Cities in, among others, Australia, Germany, USA, Canada, Hungary, Colombia are turning their streets over to walkers and cyclists. Along the obvious benefit of easier compliance with social distancing guidelines there come two more benefits. Firstly, there is the health benefit as evidence suggests that air pollution negatively affects the survival chances of those with Covid-19. By minimising motor traffic on our main city arteries the levels of pollution go down. Secondly, there is what we could call a health and safety benefit. With roads becoming quieter since the lockdown began we have all observed the speeds go up. With roads either closing or narrowing we are separating walkers, joggers and cyclists from the motor vehicles, while at the same time creating conditions that encourage drivers to drive at a safer speed.

Unfortunately, there isn’t enough space given over to people in Limerick to move around safely and observe the two-metre social distancing guidelines. The area along the river between the Shannon Bridge and Arthur’s Quay Park (Bishop’s, Harvey’s, Honan’s and Arthur’s Quays) is mostly designated as a ‘shared space’, however it has been mostly dominated by motor traffic. Taking into consideration the substantially reduced numbers of motor traffic and the increased need for social distancing we should use the space we already have and give it to people.

Brian Leddin TD, my Limerick City and County Council colleague Seán Hartigan and I have been discussing this over the last few weeks. As the isolation and social distancing measures extend into summer the need for action is growing. We’ve come up with a temporary solution that we think can provide a bit more space for people.

“The concept is to take one lane of traffic from O’Callaghan Strand, the Shannon Bridge, and the south quays, and give them over to people. Access by car would not be affected – everyone could still drive to places on the quays. But critically it would give an unbroken wide path from Sarsfield Bridge, over the Shannon Bridge, along the quays and back under Sarsfield Bridge to Arthurs Quay park.

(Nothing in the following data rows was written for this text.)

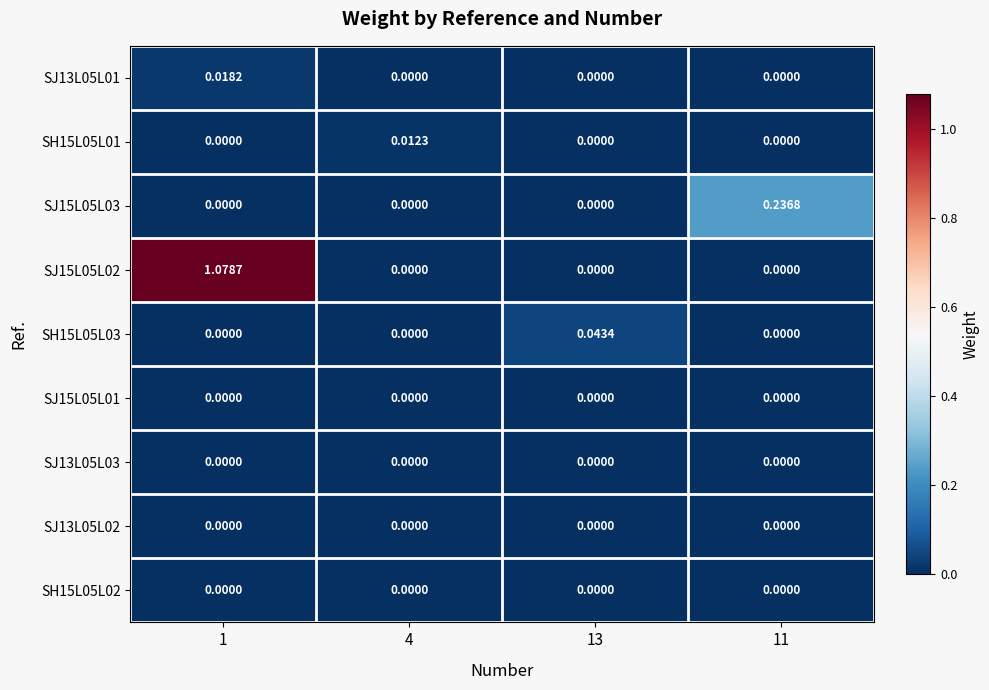

Is the value of SH15L05L03 at 13 greater than the value of SJ13L05L01 at 4?

Yes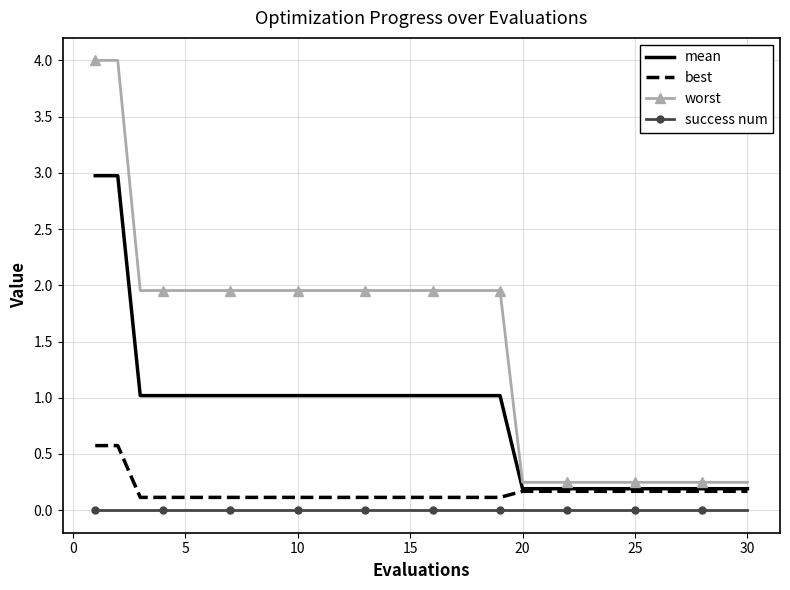

Which series has the widest spread of values?

worst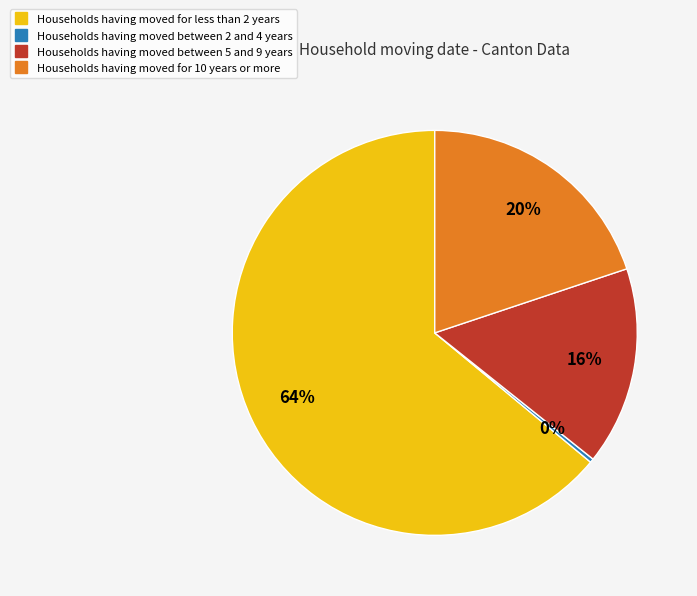

Does any single category account for the majority?

Yes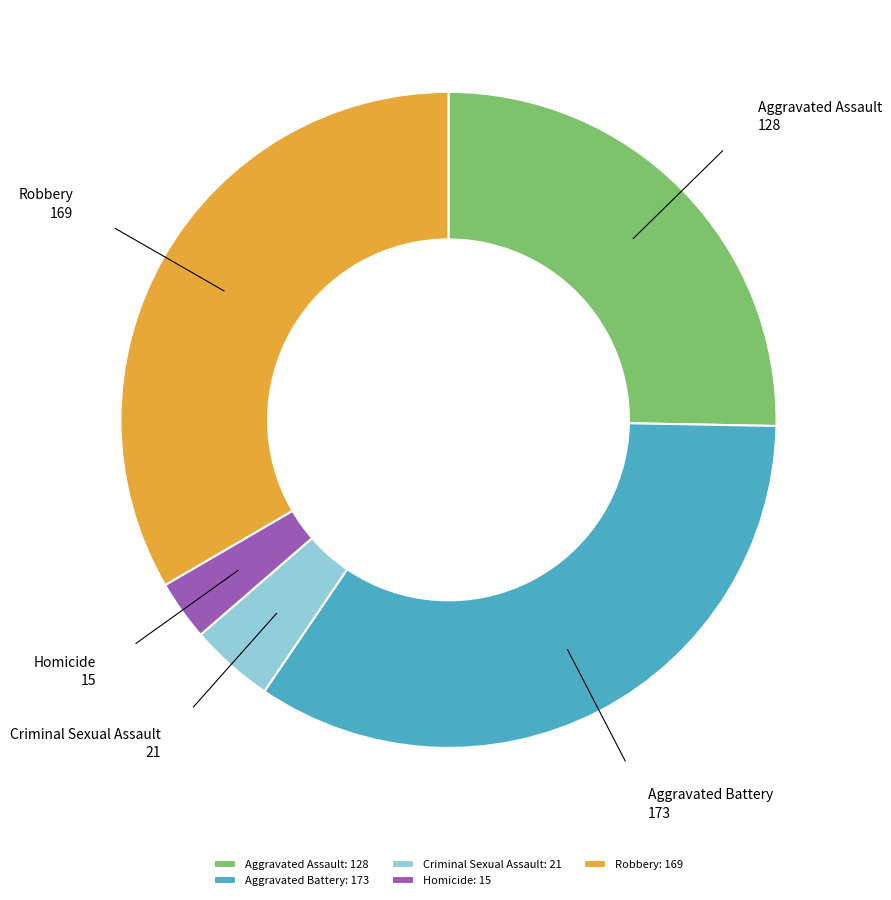

Rank the categories by value from highest to lowest.

Aggravated Battery, Robbery, Aggravated Assault, Criminal Sexual Assault, Homicide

An unbroken path for families to enjoy a bit of open space. There is no reason why we would not allow cyclists to enjoy this space too, as long as priority was given to pedestrians. This should just be the start: there are many areas of the city where we could take away traffic lanes and give them to people to enable them to practice social distancing. Sarsfield Bridge and Clancy Strand are the obvious choices – but this might need a bit more planning because a bus route would have to be diverted.” Brian wrote in his blog post.

We don’t need much more than a few cones and road barriers to create a safer and healthier space for people to avail of during the times when our world seems turned upside down. In the company of grounded planes, closed pubs, shops and beaches, postponed Leaving Cert, and cancelled weddings a few closed roads seems like a small sacrifice (and a huge gift!).